Why GAO Did This Study
To stimulate technological innovation, the Small Business Innovation Development Act of 1982 amended the Small Business Act to, among other things, call for the establishment of the SBIR program. Federal agencies with obligations of $100 million or more for extramural research or research and development--which is generally conducted by nonfederal employees outside of federal facilities--are required to establish an SBIR program. In fiscal year 2017, the 11 federal agencies that participate in the program awarded about 4,800 federal contracts and grants totaling nearly $2.3 billion to small businesses. The SBIR/STTR Reauthorization Act of 2011 amended the Small Business Act to authorize agencies to allow participation in their SBIR programs by small businesses that are owned in majority part by multiple investment companies and funds. Upon providing a written determination to the Administrator of the Small Business Administration (SBA)--the agency that oversees the SBIR program--and congressional committees specified in the act, agencies may make SBIR awards to such small businesses.

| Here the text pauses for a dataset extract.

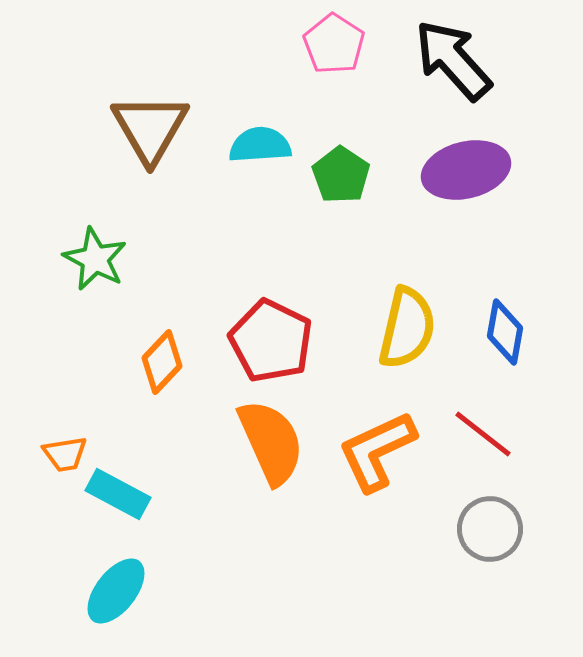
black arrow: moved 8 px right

The Reauthorization Act also included a provision for GAO to conduct a study of the impact of requirements relating to involvement in the SBIR program by investment companies or funds and submit a report to Congress regarding the study every 3 years. This report updates GAO's previous work on this subject by examining, for fiscal years 2015 through 2018, agencies' use of the authority. GAO reviewed agencies' data on their use of the authority and found it reliable for its purposes. GAO also reviewed information in the SBIR program policy directive and conducted semi-structured interviews with program managers from the 11 participating agencies and SBA.
What GAO Recommends
GAO is not making any recommendations. GAO provided a draft of this report to the 11 agencies that participate in the SBIR program and SBA. The agencies stated that they had no comments.